> [EXERCISE]: Resume the blog post about commissioning John to draw Chessie, continuing from its last sentence.

> [EXTRACT TO READ]:
↓↓↓

John decided to go back to the drawing board, using ONLY the photo as reference.  And he got it done to his client's (me) total satisfaction in under a week!  It now hangs on the critter wall at our art show.


Life's all about stories.  John didn't hear what I wanted, although his thumbnail indicated he did.  And because he shut me out of the narrative, there was no way to change his image of what I'd requested.  


Far from being distraught over what happened, we will use it in the future in so many ways.  John will, hopefully, feel more secure allowing me in;  I will, hopefully, be more pointedly persistent (something I hate doing).  


The whole thing was quite the little educational vignette. When it came down to it, I tried for a different, better ending - and we got it!!

Monday, July 2, 2012

Trying for a Different Ending

Several months back, I had the idea of asking - commissioning - John to draw a portrait of Chessie using a photo I'd snapped of her with against a grey background, back lit with indirect sunlight, semi-laying atop a multi-colored boa.  It was a really terrific photo, or so I thought, that incorporated play of shades & colors, sharp edges & fluffy feathers, cool slate & a cool cat.  It would give me a great opportunity to work hand-in-glove with John, providing input as he worked through thumbnail to first drawing to final picture.

↑↑↑

> [EXCERPTED DATA]:
↓↓↓

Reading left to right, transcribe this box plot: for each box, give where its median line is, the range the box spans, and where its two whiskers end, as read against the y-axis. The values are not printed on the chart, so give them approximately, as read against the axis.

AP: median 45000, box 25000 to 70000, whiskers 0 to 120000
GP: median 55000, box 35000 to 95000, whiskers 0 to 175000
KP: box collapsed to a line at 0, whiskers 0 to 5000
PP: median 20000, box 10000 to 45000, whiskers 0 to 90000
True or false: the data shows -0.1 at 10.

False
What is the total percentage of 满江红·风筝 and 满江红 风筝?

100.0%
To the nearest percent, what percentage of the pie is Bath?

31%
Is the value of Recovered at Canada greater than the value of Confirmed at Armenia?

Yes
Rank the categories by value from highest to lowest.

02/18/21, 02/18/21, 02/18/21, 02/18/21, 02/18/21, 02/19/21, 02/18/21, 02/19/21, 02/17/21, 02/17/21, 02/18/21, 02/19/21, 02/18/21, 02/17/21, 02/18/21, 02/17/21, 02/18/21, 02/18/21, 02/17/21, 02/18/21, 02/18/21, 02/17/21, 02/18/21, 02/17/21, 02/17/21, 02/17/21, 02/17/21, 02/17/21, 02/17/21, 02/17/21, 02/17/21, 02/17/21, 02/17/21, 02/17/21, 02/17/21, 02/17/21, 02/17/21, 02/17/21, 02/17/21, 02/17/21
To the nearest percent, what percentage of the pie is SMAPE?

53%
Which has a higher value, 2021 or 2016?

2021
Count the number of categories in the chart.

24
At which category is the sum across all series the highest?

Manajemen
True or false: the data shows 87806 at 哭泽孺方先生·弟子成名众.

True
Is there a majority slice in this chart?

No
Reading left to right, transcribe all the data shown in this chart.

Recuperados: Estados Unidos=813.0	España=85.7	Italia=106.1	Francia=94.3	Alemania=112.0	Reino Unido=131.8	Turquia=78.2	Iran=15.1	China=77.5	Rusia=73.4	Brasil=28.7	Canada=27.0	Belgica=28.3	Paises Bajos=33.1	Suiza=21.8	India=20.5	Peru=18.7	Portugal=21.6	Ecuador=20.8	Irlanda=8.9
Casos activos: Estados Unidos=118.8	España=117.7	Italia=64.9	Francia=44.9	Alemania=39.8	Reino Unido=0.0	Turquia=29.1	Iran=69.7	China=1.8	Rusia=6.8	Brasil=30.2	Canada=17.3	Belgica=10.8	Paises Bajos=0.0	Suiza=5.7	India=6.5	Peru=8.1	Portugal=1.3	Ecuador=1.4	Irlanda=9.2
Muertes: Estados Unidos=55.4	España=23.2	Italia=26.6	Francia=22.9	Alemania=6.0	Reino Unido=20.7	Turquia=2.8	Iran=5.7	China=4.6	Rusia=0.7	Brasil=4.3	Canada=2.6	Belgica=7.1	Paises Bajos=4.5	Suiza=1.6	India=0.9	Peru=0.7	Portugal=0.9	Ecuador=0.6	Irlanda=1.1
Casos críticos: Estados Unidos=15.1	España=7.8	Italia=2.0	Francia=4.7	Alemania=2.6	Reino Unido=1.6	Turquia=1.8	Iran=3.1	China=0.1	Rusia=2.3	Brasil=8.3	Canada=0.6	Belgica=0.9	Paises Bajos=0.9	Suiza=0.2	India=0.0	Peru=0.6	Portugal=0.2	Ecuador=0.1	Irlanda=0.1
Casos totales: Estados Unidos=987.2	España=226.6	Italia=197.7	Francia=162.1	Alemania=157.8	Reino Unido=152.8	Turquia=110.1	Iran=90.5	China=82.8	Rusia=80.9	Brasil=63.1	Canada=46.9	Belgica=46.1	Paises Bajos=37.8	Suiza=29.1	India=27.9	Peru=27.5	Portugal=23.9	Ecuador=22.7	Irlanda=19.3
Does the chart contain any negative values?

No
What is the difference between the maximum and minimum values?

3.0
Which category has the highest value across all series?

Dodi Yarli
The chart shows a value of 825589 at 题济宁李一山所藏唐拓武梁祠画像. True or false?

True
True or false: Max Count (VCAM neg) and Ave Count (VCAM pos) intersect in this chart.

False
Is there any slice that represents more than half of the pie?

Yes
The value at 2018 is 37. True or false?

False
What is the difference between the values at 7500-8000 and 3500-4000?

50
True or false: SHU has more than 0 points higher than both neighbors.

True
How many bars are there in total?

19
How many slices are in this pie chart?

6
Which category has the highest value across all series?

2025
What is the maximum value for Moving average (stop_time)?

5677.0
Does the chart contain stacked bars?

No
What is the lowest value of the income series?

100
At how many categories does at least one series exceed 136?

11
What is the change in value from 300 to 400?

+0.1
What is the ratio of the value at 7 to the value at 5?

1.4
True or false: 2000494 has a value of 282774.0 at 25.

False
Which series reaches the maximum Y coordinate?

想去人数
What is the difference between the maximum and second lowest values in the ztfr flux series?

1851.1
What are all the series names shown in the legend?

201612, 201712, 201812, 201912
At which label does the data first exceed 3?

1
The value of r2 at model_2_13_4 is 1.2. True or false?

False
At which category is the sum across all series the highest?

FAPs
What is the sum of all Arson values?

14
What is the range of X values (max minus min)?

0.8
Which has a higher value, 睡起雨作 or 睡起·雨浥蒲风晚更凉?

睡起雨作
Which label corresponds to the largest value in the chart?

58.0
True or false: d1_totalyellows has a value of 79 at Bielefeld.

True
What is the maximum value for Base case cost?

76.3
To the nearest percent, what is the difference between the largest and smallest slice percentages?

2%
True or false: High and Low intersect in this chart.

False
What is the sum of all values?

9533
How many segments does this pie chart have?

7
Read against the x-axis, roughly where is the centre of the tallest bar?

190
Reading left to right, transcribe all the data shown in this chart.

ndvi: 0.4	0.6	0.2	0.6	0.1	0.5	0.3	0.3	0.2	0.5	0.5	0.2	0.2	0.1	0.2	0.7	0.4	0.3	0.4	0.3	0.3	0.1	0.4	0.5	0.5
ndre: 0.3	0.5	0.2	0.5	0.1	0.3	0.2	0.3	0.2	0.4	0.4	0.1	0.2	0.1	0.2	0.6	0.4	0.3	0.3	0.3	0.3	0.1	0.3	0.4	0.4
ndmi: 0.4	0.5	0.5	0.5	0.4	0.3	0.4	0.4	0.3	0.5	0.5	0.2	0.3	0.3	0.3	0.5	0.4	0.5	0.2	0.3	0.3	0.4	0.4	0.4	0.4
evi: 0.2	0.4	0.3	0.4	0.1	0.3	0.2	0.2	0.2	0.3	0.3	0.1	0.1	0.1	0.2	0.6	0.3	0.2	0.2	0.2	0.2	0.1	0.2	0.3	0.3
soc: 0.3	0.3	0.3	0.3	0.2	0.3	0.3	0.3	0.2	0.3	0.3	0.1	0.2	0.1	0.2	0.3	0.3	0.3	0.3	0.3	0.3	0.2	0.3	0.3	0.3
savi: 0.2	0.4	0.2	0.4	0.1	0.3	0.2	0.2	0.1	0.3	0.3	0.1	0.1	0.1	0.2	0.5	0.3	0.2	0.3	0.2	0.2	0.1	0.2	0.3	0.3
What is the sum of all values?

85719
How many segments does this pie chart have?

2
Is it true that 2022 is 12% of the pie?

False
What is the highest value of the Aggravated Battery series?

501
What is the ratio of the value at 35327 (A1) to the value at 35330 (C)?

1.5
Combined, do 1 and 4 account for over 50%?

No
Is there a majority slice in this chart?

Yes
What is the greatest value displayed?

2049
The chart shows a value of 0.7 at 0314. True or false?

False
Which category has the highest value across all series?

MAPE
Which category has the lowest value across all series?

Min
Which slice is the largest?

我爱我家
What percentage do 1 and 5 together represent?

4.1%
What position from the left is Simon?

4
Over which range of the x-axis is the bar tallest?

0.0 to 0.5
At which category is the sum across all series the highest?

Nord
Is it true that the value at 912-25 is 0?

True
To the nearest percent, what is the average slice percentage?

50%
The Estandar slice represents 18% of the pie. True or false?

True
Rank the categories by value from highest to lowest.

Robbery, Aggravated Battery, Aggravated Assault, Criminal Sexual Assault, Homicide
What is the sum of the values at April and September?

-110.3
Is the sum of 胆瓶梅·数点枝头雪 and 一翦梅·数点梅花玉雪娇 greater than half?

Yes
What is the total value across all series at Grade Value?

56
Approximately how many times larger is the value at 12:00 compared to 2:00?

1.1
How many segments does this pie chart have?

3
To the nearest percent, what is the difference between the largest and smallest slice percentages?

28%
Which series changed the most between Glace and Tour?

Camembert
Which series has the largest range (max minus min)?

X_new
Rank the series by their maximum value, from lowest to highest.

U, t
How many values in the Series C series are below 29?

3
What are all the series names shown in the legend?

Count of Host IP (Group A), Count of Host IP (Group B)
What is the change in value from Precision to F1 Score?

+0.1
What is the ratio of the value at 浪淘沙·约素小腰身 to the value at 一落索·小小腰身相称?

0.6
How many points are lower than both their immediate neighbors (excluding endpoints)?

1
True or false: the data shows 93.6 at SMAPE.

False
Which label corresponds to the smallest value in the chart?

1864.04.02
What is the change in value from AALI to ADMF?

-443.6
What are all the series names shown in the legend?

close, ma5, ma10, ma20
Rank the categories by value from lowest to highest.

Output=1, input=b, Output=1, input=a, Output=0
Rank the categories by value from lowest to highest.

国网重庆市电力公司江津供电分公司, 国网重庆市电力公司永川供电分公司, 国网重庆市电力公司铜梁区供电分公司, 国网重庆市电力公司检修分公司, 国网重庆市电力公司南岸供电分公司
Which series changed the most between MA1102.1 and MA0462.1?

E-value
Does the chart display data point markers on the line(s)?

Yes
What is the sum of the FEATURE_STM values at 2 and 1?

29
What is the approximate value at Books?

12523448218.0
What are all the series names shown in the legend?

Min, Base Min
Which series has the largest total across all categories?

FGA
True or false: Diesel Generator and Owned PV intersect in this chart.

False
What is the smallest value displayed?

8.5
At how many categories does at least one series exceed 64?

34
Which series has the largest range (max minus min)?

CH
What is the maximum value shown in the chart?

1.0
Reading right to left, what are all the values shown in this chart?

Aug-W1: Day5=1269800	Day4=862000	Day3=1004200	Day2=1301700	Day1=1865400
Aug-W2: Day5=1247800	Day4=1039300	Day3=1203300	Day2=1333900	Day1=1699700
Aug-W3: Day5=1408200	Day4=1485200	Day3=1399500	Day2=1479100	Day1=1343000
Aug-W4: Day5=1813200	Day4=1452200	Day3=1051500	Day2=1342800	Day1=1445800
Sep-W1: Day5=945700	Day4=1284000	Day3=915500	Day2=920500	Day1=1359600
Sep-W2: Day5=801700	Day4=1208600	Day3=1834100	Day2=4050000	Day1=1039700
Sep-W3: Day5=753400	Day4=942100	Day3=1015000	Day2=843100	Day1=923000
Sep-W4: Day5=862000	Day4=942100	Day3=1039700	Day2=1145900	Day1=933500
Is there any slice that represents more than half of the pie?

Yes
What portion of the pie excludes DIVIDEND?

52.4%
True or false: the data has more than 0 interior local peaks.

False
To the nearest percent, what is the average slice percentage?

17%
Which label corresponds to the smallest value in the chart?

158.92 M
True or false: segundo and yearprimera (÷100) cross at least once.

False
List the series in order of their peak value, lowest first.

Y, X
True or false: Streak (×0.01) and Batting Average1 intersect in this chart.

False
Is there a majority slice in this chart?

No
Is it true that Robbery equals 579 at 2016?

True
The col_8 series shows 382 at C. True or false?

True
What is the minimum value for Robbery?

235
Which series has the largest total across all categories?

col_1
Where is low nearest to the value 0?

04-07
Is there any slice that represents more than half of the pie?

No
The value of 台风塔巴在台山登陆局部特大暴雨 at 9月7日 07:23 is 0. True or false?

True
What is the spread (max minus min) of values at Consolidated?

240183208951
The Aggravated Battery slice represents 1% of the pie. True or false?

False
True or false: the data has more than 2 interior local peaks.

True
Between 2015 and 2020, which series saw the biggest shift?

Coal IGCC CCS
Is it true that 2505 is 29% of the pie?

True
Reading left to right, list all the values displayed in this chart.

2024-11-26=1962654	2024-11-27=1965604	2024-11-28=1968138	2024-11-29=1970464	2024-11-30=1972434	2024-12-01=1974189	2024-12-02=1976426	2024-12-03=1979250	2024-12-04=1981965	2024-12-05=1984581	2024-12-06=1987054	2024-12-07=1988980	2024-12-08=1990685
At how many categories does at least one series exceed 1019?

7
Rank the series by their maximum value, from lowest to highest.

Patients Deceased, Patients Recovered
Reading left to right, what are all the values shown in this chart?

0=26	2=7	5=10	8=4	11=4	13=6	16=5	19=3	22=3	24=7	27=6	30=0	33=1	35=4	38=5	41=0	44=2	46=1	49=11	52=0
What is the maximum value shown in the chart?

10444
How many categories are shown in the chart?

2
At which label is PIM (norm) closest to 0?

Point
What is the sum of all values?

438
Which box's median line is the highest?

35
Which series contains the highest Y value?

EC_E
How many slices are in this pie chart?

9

↑↑↑

> [EXERCISE RESPONSE]:
Or so I thought.


John wouldn't let me see it.  All but one request was firmly denied.  Weeks - weeks - of requests were turned down.  No - I'm wrong.  I was allowed to see it, once, several weeks back.  No input, no working together, no discussing getting down on paper whatever it was I saw in the photo I'd taken, what I'd envisioned John drawing since first spotting Chessie with the boa on the foyer slate slabs.  


So, it's not surprising that what John's spent weeks & weeks drawing bears basically no semblance to what I'd envisioned in my mind's eye, in my heart.  Because it was a picture that totally won my heart.  A picture that could have cemented our partnership in expanding his art process without sacrificing the quality that makes it John's.  


Just the subject matter alone would have been a playful stretch for John, as it was soft-edged, even out-of-focus, which - in my eyes - gave it a wonderful sense of contrasts.  Except he didn't envision it as playful, as his artistic sensibility isn't about paradox, let alone partnership.  He drew the picture the way he wanted, which included no input from me. My opinion had no value to him.  


It would make me sad if it didn't irk me more.   


The drawing is ruined for me, although the photo is not (thank goodness).  The picture would be a constant reminder of what could have been, if it had been of interest to John.  What I hoped for in my heart goes against John's nature.  That is not a criticism, just a reality.  Not worth my time or even the energy of regret. 


It would have been a nice painting, the one I envisioned.  It would have had depth - where this is flat.  It would have had a sense of play - where this one is static.  It would have been playful - where this one is stodgy.  It would have been filled with lights & greys & a boa infused with a variety of colors, rather than dark & light & red.  


And I'm okay with that.  What I'm not okay with is going through the heartbreak of what I went through, then John turning around & drawing what I requested.  Because the drawing isn't, wasn't, never was what I was after.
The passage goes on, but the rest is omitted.